● TO DO
Retype precisely the section of the data that starts at the line containing "Task: trace the" and runs to its final line, ends included.

Dataset entries

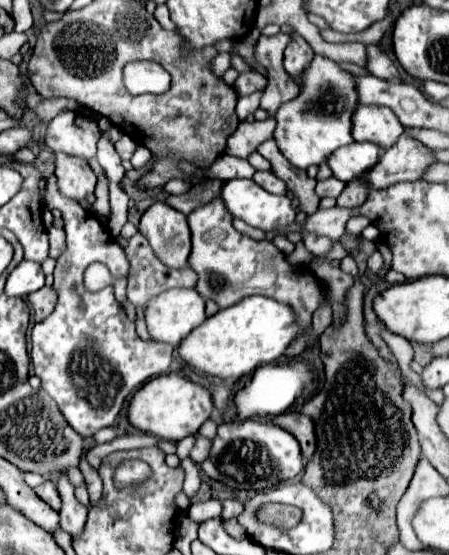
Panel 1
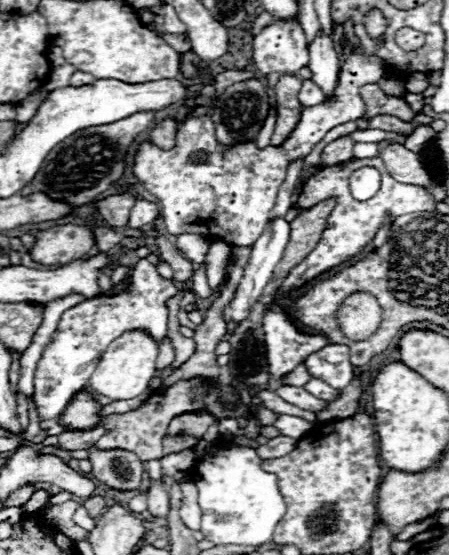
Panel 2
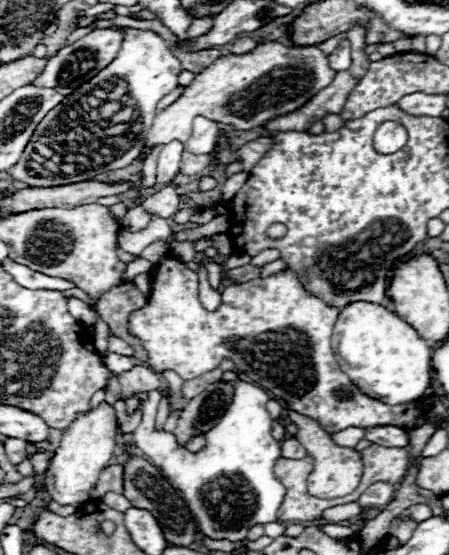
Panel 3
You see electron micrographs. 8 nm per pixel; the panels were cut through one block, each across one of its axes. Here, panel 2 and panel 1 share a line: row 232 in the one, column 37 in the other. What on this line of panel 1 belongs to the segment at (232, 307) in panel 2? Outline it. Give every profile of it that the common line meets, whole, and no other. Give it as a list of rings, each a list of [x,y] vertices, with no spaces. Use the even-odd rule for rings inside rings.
[[[22,260],[8,276],[6,294],[26,298],[30,292],[36,292],[44,286],[44,272],[38,262]]]

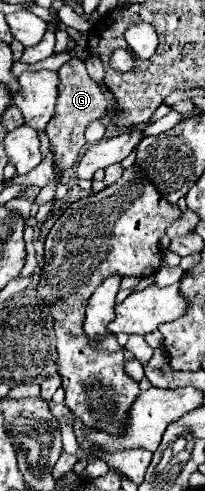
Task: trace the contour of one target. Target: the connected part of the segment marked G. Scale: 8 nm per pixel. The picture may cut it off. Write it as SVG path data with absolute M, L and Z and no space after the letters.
M77 57L59 69L59 79L61 85L59 85L59 99L57 99L57 115L49 121L45 133L49 135L49 141L55 149L55 161L59 163L59 169L65 171L71 165L75 165L79 151L85 145L83 133L87 125L95 119L105 119L109 115L109 109L113 109L113 95L89 77L85 63Z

● ANSWER TO THE EXERCISE
Task: trace the contour of one target. Target: the connected part of the segment marked G. Scale: 8 nm per pixel. The picture may cut it off. Write it as SVG path data with absolute M, L and Z and no space after the letters.
M77 57L59 69L59 79L61 85L59 85L59 99L57 99L57 115L49 121L45 133L49 135L49 141L55 149L55 161L59 163L59 169L65 171L71 165L75 165L79 151L85 145L83 133L87 125L95 119L105 119L109 115L109 109L113 109L113 95L89 77L85 63Z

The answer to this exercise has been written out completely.